A pandemia também ficou marcada, explicitou o líder parlamentar do BE, por “um orçamento curto para as necessidades de salvaguardar os serviços públicos de qualidade”, nomeadamente, na saúde.

Já os apoios, aprovados para fazer face ao desemprego crescente decorrente da paralisação económico-financeira provocada pela covid-19, chegaram “sempre atrasados, quer às pessoas, quer à economia”.

O líder parlamentar comunista, João Oliveira, considerou que o estado da nação “é, naturalmente, um estado de grandes problemas económicos e sociais, que decorrem da epidemia e das medidas restritivas tomadas, e que vieram trazer ao de cima muitas das principais vulnerabilidades do nosso país” como, por exemplo, “um país dependente em relação ao estrangeiro”.

Para o parlamentar, o estado da nação é também assinalado pelas “dificuldades que atingem milhares de trabalhadores que, neste momento, estão a ser vítimas de despedimentos coletivos” e de outros “problemas muito acentuados”.

O CDS também é duro nas críticas, com o líder parlamentar Telmo Correia a destacar que “o estado da nação é obviamente preocupante” mas que também é “particularmente grave”, na sua opinião, o “estado da governação”.

“Existem limitações sérias de liberdade, existem limitações de democracia, existem limitações ao próprio escrutínio que o Parlamento sempre teve em relação ao Governo. Há um Governo que parece fechado em si mesmo, há ministros que já deviam ter saído há muito tempo e que só por teimosia dos próprios não saem”, defendeu.

O PAN, representado pela sua líder parlamentar, Bebiana Cunha, defendeu que a gestão da pandemia “traz bastantes preocupações”, porque tem faltado “um planeamento” e “tem-se feito muito a correr atrás do prejuízo”, e defendeu que os apoios às famílias e às empresas devem ser mantidos “enquanto for necessário”.

“Ao mesmo tempo, aquilo que temos defendido nos apoios às empresas implica é que haja compromissos ambientais porque continuamos a enfrentar uma crise climática e ambiental”, lembrou a deputada.

PS fala em país que se reinventou e ausência de oposição

Já a líder parlamentar socialista, Ana Catarina Mendes, deixou “uma palavra de reconhecimento a um país que se reinventou” durante o último ano, “que se mobilizou, que criou parcerias, que não parou, que não baixou os braços perante as adversidades”.

A última sessão legislativa foi “particularmente difícil”, admitiu. No entanto, assinalou o aumento de 7% da despesa na saúde, para responder à pandemia, e os apoios aprovados para as famílias e para impulsionar o tecido económico de Portugal.

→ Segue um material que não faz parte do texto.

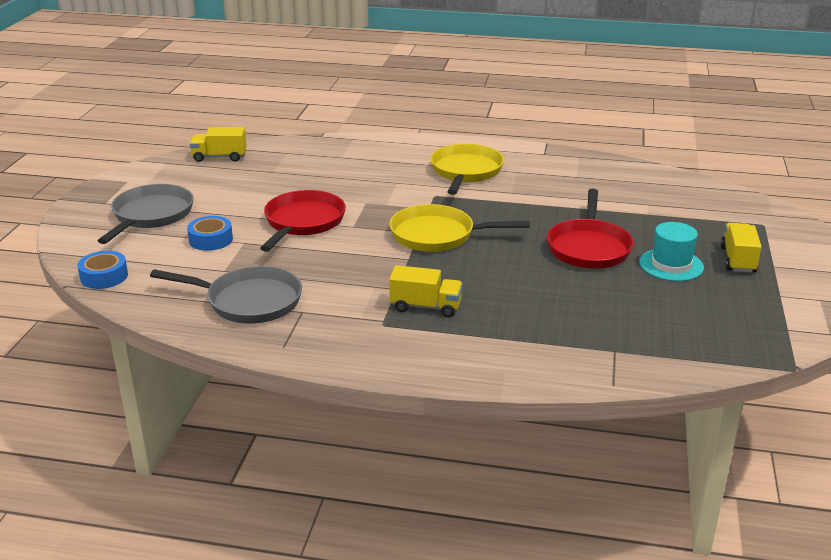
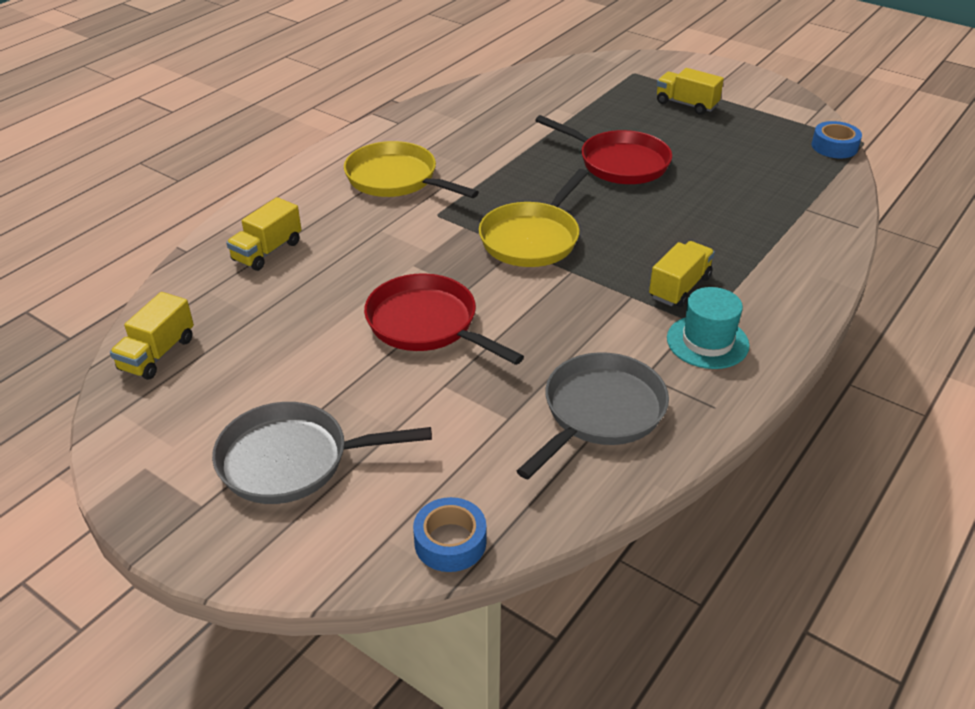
camera: 65 degrees left, 10 degrees up
grey pan [98,184,194,244] -> grey pan turned 45 degrees counterclockwise [212,402,432,504]
blue tape [187,216,233,251] -> blue tape moved to [812,121,862,158]
turquoise hat [639,222,704,281] -> turquoise hat moved to [667,287,749,369]
none -> yellow truck [226,197,301,271]

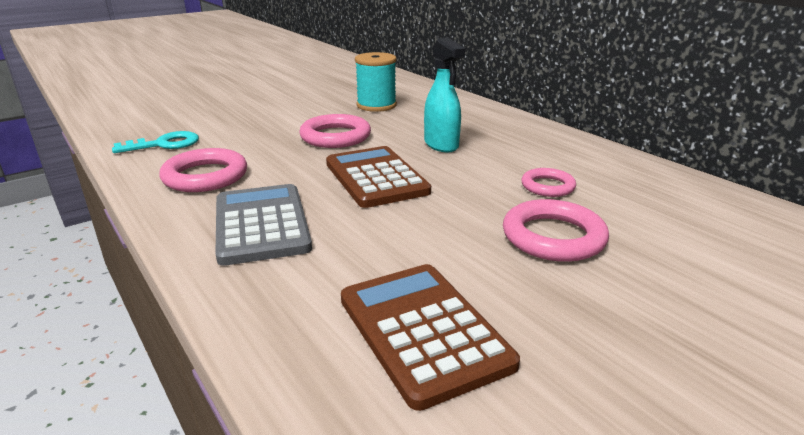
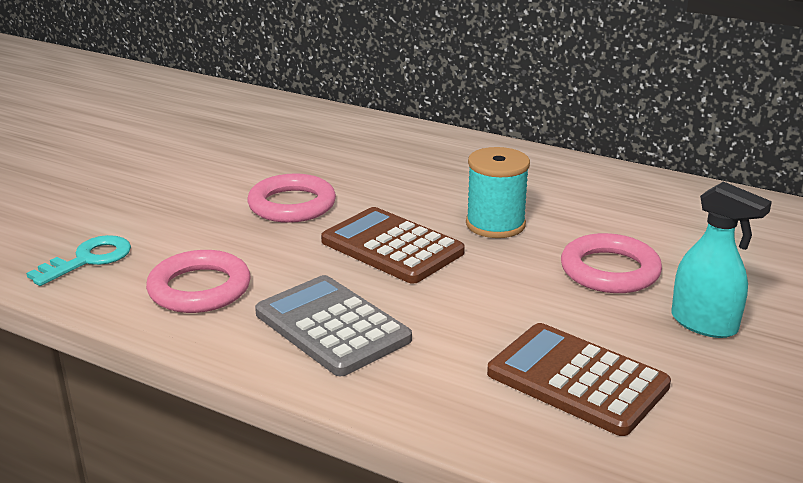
camera: 25 degrees left, 0 degrees up
turquoise spool [355,52,397,112] -> turquoise spool moved to [466,147,530,238]
turquoise spray bottle [424,37,465,152] -> turquoise spray bottle moved to [671,181,772,338]
pink ring [521,168,576,197] -> none

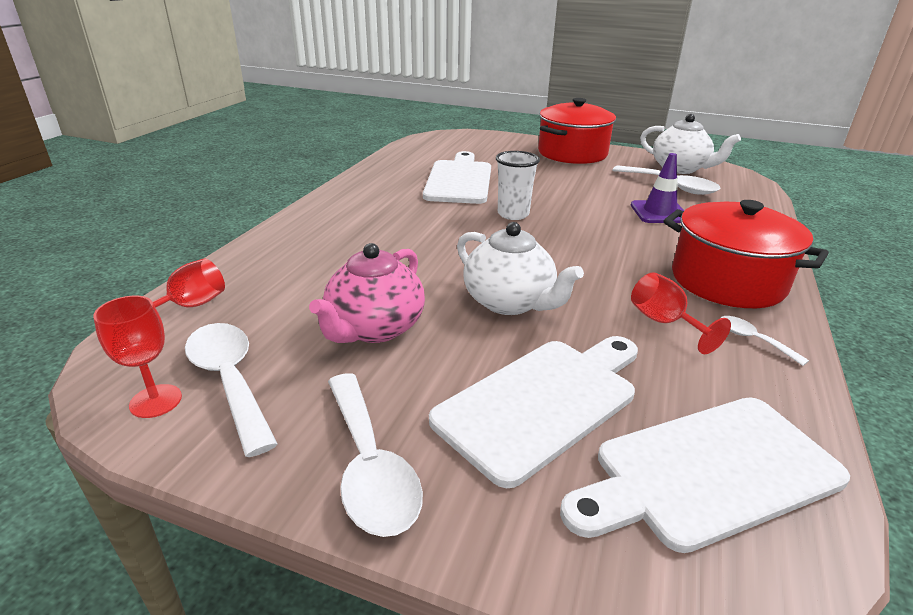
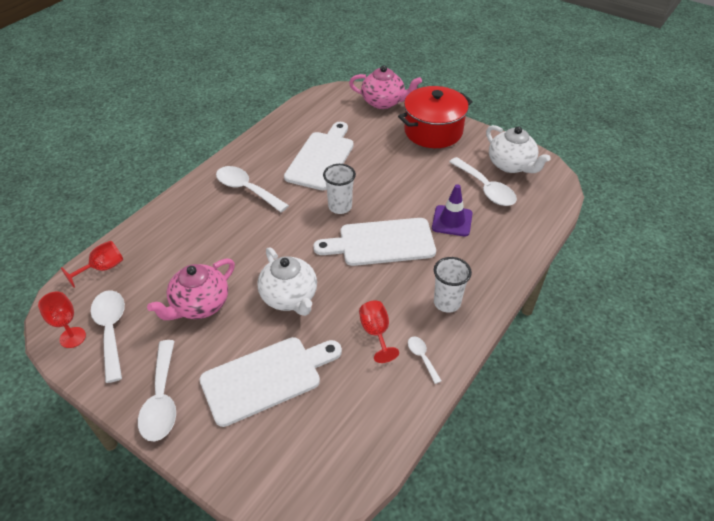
camera: 15 degrees right, 15 degrees up
white cutting board [560,398,850,553] -> white cutting board moved to [313,218,436,266]
red pot [663,200,829,308] -> white cup [434,257,472,313]
none -> white spoon [216,166,289,212]
none -> pink teapot [349,65,422,109]

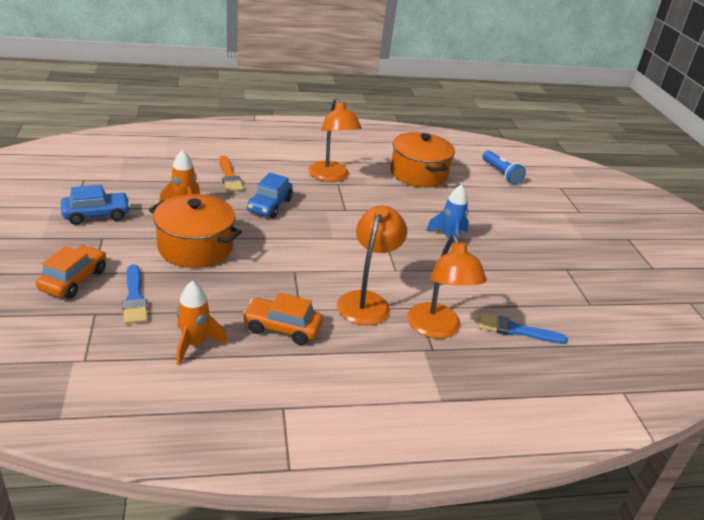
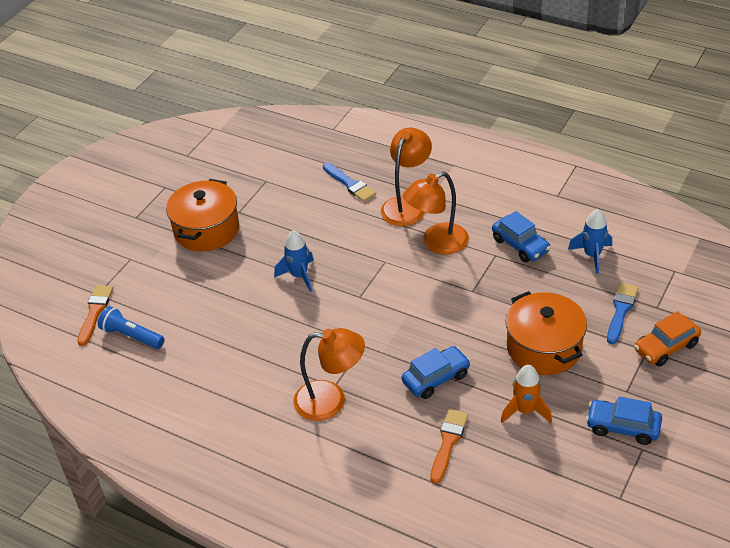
camera: 135 degrees left, 10 degrees up
orange rocket [176,281,228,365] -> blue rocket [568,209,612,274]
orange car [242,293,323,345] -> blue car [492,211,551,262]
orange lamp [309,98,362,182] -> orange lamp turned 75 degrees clockwise [293,328,365,421]
orange pot [390,132,455,187] -> orange pot moved to [166,179,239,252]
blue flashlight [482,150,526,185] -> blue flashlight turned 75 degrees counterclockwise [98,306,165,349]
none -> orange brush [77,285,113,346]

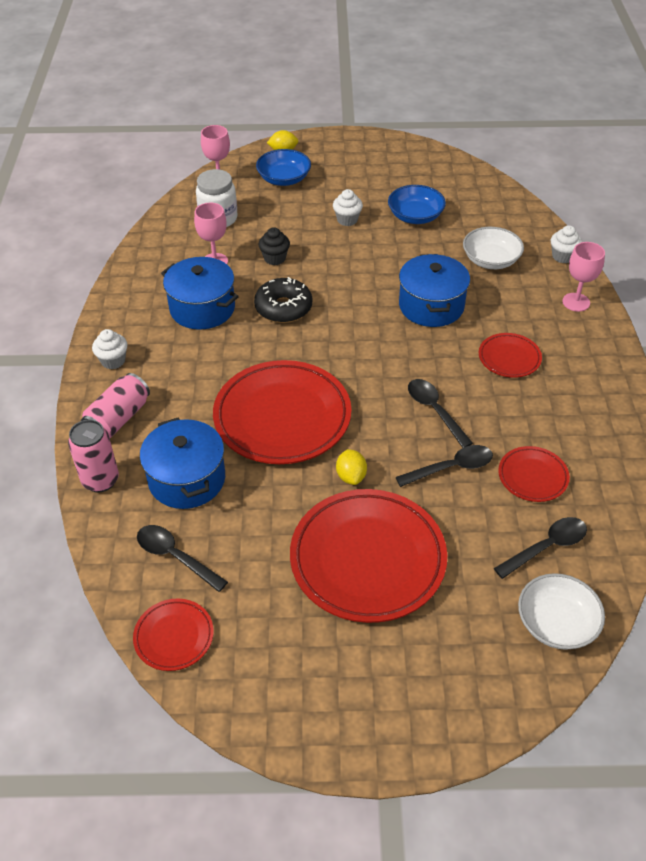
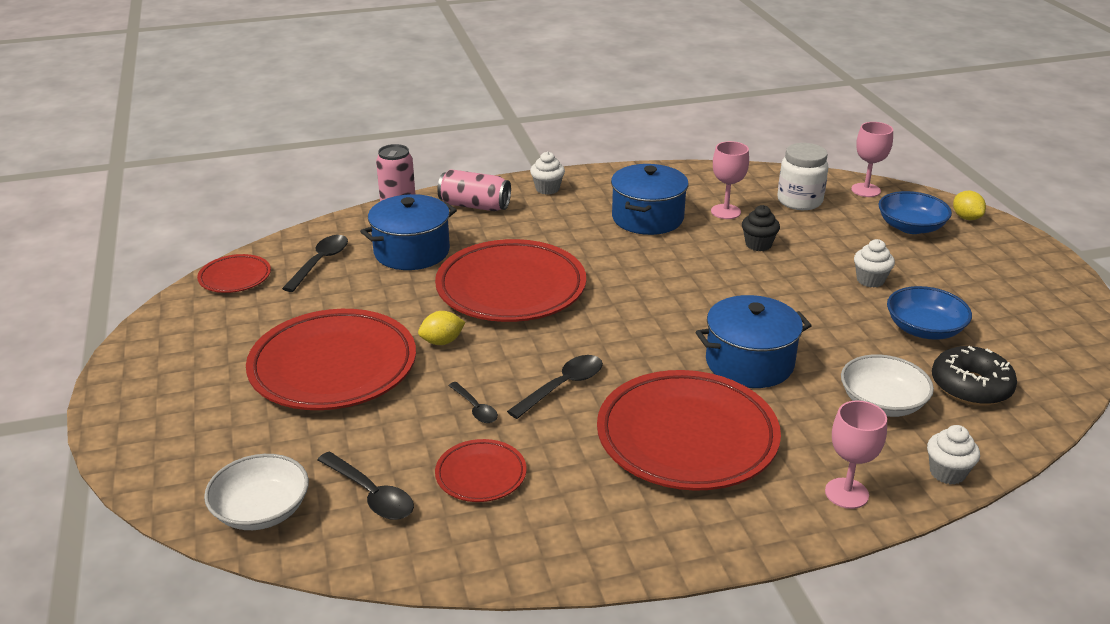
camera: 75 degrees right, 15 degrees down
black donut [254,277,312,323] -> black donut moved to [932,346,1017,406]
black spoon [396,445,493,487] -> black spoon [448,382,498,423], size x0.64
red plate [479,333,542,378] -> red plate [597,370,781,491], size x2.07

“Ainda temos muito para fazer, não estamos libertos desta pandemia e esta pandemia veio e ainda está para ficar, mas é preciso, sempre, perante as adversidades conseguirmos superá-las e superá-las significa trabalhar”, sublinhou.

Nesse sentido, a dirigente da bancada socialista disse que “é de relevar o papel da oposição e a ausência de oposição na tentativa de resolver os problemas” do país.

“Quando o PSD há um ano recusava votar o Orçamento do Estado porque dizia que dava tudo a todos, é completamente incompatível com aquilo que hoje diz, que é preciso dar mais apoios”, completou.

Como surgiu o Estado da Nação

O debate sobre o estado da nação foi criado em 1992, durante os tempos de maioria absoluta do PSD de Cavaco Silva. No entanto, o primeiro debate só aconteceu no ano seguinte, a 1 de julho de 1993.

Este tipo de debate foi justificado como uma forma de fazer um maior escrutínio parlamentar à atividade do Executivo, e inspirado, em parte, pelos discursos do estado da União dos Presidentes dos Estados Unidos, numa altura em que eram escassos os debates com o chefe do Governo na Assembleia da República.

No ano passado, no primeiro debate sobre o estado da nação da atual legislatura e que aconteceu já em pandemia, o primeiro-ministro considerou que Portugal precisava de uma base de entendimento política sólida, afirmando que essa condição seria indispensável com a crise pandémica e rejeitou “competições de descolagem” entre partidos e “calculismos” eleitorais.

A este apelo dirigido sobretudo aos partidos à esquerda, o BE contrapôs que “o PS recusou” um “acordo formal para a legislatura” proposto pelo partido e o PCP deixou António Costa sem resposta, insistindo na necessidade de uma política “de esquerda” e “patriótica”.